Description
The first of its kind, this anthology of eighty international primary literary texts--poems, short stories, personal essays, testimonials, activist statements, and group-authored visions--illuminates Environmental Justice as a concept and a movement worldwide in a way that is accessible to students, scholars, and general readers. Also included are historical selections that ground contemporary pieces in a continuum of activist concern for the earth and human justice, a much-needed but seldom available perspective.

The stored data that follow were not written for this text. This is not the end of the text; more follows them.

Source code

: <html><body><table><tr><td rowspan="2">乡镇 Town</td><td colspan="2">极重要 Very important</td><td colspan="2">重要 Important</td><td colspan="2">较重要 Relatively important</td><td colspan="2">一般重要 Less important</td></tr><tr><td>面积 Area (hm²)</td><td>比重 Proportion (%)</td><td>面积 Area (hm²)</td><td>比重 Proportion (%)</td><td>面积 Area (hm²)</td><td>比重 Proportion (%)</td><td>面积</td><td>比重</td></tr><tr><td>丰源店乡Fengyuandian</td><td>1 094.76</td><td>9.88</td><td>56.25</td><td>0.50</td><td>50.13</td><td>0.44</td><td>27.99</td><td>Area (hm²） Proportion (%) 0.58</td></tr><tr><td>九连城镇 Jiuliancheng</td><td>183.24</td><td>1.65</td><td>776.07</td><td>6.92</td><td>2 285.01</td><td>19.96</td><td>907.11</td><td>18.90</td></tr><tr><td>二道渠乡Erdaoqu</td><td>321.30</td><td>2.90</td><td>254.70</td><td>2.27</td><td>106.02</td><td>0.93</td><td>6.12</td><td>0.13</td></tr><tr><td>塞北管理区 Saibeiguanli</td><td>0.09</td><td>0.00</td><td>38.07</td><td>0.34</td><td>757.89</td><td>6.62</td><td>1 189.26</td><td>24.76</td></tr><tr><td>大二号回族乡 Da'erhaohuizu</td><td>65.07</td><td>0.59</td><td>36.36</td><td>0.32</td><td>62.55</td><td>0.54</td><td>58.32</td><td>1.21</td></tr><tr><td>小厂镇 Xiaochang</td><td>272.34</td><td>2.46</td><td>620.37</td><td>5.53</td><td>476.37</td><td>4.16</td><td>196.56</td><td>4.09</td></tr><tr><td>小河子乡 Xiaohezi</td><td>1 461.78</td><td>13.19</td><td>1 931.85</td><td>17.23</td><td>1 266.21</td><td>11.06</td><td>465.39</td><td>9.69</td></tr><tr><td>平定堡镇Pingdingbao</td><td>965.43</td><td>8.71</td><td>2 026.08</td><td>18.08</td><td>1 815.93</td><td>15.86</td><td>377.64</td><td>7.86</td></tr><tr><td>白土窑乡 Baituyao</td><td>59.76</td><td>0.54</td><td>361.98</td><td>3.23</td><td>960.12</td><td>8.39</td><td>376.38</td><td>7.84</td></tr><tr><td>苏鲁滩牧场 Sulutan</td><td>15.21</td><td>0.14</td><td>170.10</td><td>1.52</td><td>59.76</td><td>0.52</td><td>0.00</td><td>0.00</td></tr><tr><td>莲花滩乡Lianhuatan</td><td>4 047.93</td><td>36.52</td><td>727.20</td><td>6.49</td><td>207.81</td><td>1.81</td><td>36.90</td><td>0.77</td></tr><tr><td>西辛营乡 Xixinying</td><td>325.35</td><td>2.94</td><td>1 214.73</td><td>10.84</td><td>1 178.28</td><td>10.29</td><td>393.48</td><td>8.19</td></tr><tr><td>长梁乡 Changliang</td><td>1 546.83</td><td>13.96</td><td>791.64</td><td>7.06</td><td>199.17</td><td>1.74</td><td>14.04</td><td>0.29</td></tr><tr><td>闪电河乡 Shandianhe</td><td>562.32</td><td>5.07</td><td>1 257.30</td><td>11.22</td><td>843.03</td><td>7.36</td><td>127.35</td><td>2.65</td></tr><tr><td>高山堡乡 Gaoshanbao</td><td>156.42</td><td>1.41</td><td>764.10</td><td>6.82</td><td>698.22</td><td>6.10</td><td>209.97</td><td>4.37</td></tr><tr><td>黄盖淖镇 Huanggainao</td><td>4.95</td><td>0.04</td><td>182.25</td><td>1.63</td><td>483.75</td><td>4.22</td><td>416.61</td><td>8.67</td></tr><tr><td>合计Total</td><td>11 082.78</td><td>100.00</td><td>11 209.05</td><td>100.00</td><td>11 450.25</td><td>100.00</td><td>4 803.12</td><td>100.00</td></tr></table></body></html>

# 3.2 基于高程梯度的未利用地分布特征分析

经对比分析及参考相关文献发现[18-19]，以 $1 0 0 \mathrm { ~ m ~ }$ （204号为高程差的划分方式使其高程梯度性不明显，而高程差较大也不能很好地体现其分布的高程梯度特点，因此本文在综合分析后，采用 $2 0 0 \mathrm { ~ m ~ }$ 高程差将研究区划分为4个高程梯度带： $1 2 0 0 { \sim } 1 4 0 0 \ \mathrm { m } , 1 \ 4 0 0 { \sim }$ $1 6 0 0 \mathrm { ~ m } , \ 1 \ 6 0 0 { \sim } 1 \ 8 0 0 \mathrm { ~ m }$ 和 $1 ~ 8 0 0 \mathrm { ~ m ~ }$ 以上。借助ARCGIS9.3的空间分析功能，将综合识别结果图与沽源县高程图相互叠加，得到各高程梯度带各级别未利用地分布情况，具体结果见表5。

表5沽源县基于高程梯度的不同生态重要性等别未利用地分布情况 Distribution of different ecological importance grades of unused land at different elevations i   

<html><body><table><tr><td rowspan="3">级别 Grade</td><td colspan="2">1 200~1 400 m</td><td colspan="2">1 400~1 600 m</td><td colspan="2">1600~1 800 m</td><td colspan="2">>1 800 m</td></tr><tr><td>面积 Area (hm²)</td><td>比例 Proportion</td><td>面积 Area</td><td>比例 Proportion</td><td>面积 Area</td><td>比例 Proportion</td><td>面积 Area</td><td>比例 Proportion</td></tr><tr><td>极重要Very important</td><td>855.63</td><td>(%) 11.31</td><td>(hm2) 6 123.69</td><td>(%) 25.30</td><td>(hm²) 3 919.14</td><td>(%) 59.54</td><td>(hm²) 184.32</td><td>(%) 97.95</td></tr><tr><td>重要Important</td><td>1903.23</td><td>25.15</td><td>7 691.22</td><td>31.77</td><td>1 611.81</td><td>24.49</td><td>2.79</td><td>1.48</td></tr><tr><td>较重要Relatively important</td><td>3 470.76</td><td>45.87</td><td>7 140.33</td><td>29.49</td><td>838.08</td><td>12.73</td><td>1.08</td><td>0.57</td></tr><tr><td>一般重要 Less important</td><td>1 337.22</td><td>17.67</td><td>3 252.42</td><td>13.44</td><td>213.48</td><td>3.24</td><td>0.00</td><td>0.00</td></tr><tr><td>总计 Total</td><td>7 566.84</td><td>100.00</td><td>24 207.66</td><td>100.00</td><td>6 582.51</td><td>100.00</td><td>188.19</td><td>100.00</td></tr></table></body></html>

Arts and humanities are crucial in the ongoing effort to achieve an ecologically sustainable and just world. Works of the human imagination provide analyses, articulations of experience, and positive visions of the future that no amount of statistics, data, charts, or graphs can offer because literature speaks not only to the intellect but also to our emotions. Creative literary work, which records human experience both past and present, has the power to warn, to persuade, and to inspire. Each is critical in the shared struggle for Environmental Justice.
About the Author
Elizabeth Ammons (Editor)
ELIZABETH AMMONS is Harriet H. Fay Professor of Literature at Tufts University, where she teaches courses on Environmental Justice and U.S. literature and American Indian writers. She is the author or editor of numerous titles, including Brave New Words: How Literature Will Save the Planet. Modhumita Roy (Editor)
MODHUMITA ROY is an associate professor of English at Tufts University, where she teaches courses on non-Western women writers and postcolonial theory and fiction. She is the author of many essays on empire, culture, and social justice issues.